Donovan stood up, exasperated. “You’re missing the point.”
“No, you’re missing the point,” his former mentor shot back, weary of Donovan’s petulance. “At first we thought this was just going to be the dig of a lifetime. And it is, for certain, it is. But damn it, Alan, look around you. The whole damn world’s coming apart at the seams, and we’re being offered a chance to help put it back together. This has ceased to be just about you and your father. It’s bigger than that now. Bigger than any of us. And unless you’ve got a glass navel, I’d suggest you get your head out of your ass so you can actually see what’s going on here.”
Donovan stared out the window for a moment, looking down on the street below. He thought a moment longer, then turned to Zell.
“Get dressed,” he said, a smile cracking his face. “I’m buying.”
Zell pointed at him with his cigar. “Now you’re thinking, boyo.”
Donovan went to get changed himself, then stopped and turned around. “Elias?”
“Yes, Alan?”
Donovan paused a second before speaking up. “A glass navel?”
Zell’s baritone laugh filled the room. He shook the cubes in his glass. “A few more of these and it’ll make sense, trust me.”
As any good and responsible pair of scientists would do when faced with a world in upheaval, Donovan and Zell spent the evening getting good and soundly drunk. The men had a few good friends at the Houston Archeological Society, as well as at the archeology department of Rice University. A few well-placed phone calls, and Donovan and Zell soon found themselves hosting a New Year’s Eve steak dinner at the hotel’s renowned Revolve Kitchen. Although the mood was somewhat more somber than New Year’s Eves past, food was consumed, wine was poured, and tales were told, some taller than others. At midnight, the champagne corks were solemnly popped. For the two archeologists, it was a welcome return to the real world after a month in the field. And, in some ways, they knew it might be the last time they had an evening like this for a long while.
Around two that morning, they were seated in Derek’s bar, nursing the last in a seemingly endless line of scotches. Donovan was well in his cups, but Zell, always the picture of control, looked as sober as a choirboy, despite having ingested enough liquor to make Winston Churchill blush. He was sitting quietly, dragging on one of his hand-rolled cigars.

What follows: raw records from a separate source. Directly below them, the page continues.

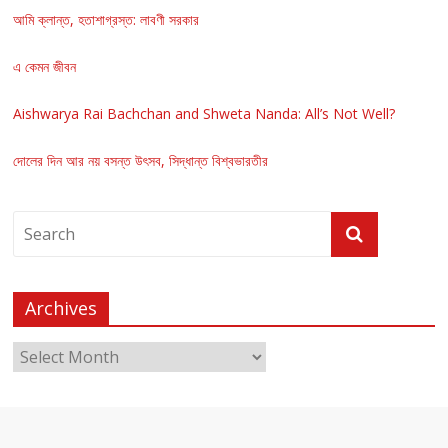
আমি ক্লান্ত, হতাশাগ্রস্ত: লাবণী সরকার
এ কেমন জীবন
Aishwarya Rai Bachchan and Shweta Nanda: All’s Not Well?
দোলের দিন আর নয় বসন্ত উৎসব, সিদ্ধান্ত বিশ্বভারতীর
Archives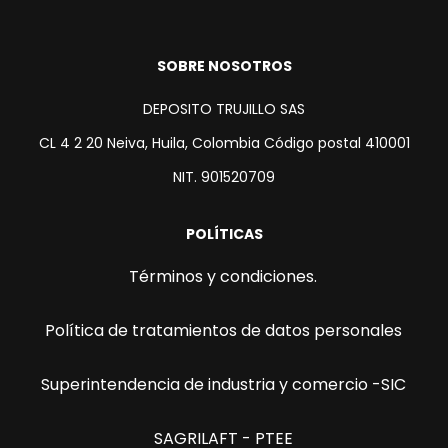
SOBRE NOSOTROS
DEPOSITO TRUJILLO SAS
CL 4 2 20 Neiva, Huila, Colombia Código postal 410001
NIT. 901520709
POLÍTICAS
Términos y condiciones.
Política de tratamientos de datos personales
Superintendencia de industria y comercio -SIC
SAGRILAFT - PTEE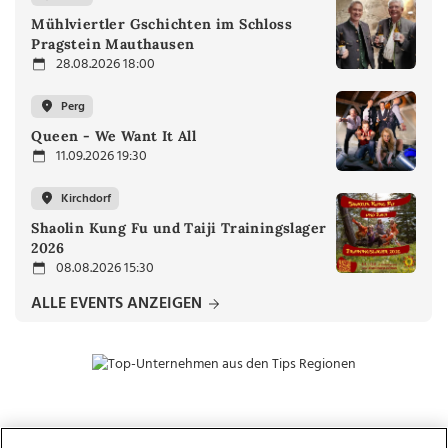
Mühlviertler Gschichten im Schloss
Pragstein Mauthausen
28.08.2026 18:00
Perg
Queen - We Want It All
11.09.2026 19:30
Kirchdorf
Shaolin Kung Fu und Taiji Trainingslager
2026
08.08.2026 15:30
ALLE EVENTS ANZEIGEN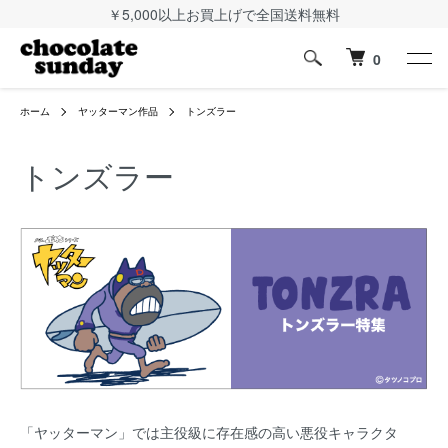
￥5,000以上お買上げで全国送料無料
0
ホーム
ヤッターマン作品
トンズラー
トンズラー
「ヤッターマン」では主役級に存在感の高い悪役キャラクタ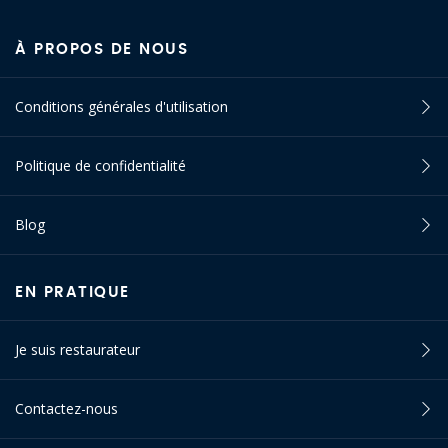
À PROPOS DE NOUS
Conditions générales d'utilisation
Politique de confidentialité
Blog
EN PRATIQUE
Je suis restaurateur
Contactez-nous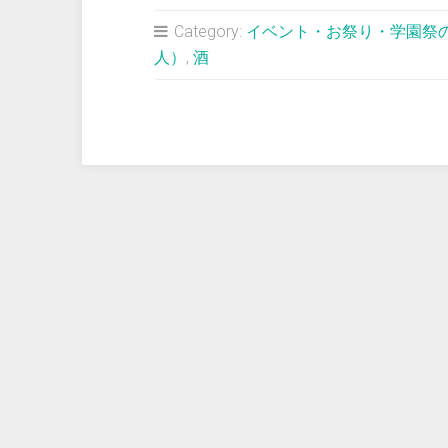
占
Category:
イベント・お祭り・学園祭
い
人）
,
酒
＞
旅
行
中
の
イ
ベ
ン
ト
会
場
や
ら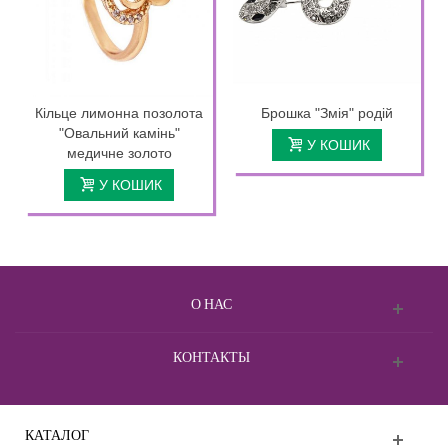
Кільце лимонна позолота
Брошка "Змія" родій
"Овальний камінь"
У КОШИК
медичне золото
У КОШИК
О НАС
КОНТАКТЫ
КАТАЛОГ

Overhead the TV droned on, tuned to one of the twenty-four-hour news channels. Although news about the EM pulse and its effects had died down, there was still rampant speculation as to what was really going on up there. Right now a popular radio-talk-show host was rambling on about the conspiracies surrounding the events of the last ten days. As he talked, his Adam’s apple vibrated wildly, causing his bow tie to bounce up and down in a curious rhythm. “I’ve been studying this topic for some time,” he continued, spittle flying liberally from his lips as he did, “and I’m telling you that NASA has known about this alien presence on the Moon since the early days of the space program. And this presence has attempted to make contact long before then. In 1955, something blocked astronomers’ view of the Taurus-Littrow area. In 1882, moving shadows were spotted in the Aristotle area of the Moon. And in 1587, astronomers reported seeing a star within the body of a crescent moon!”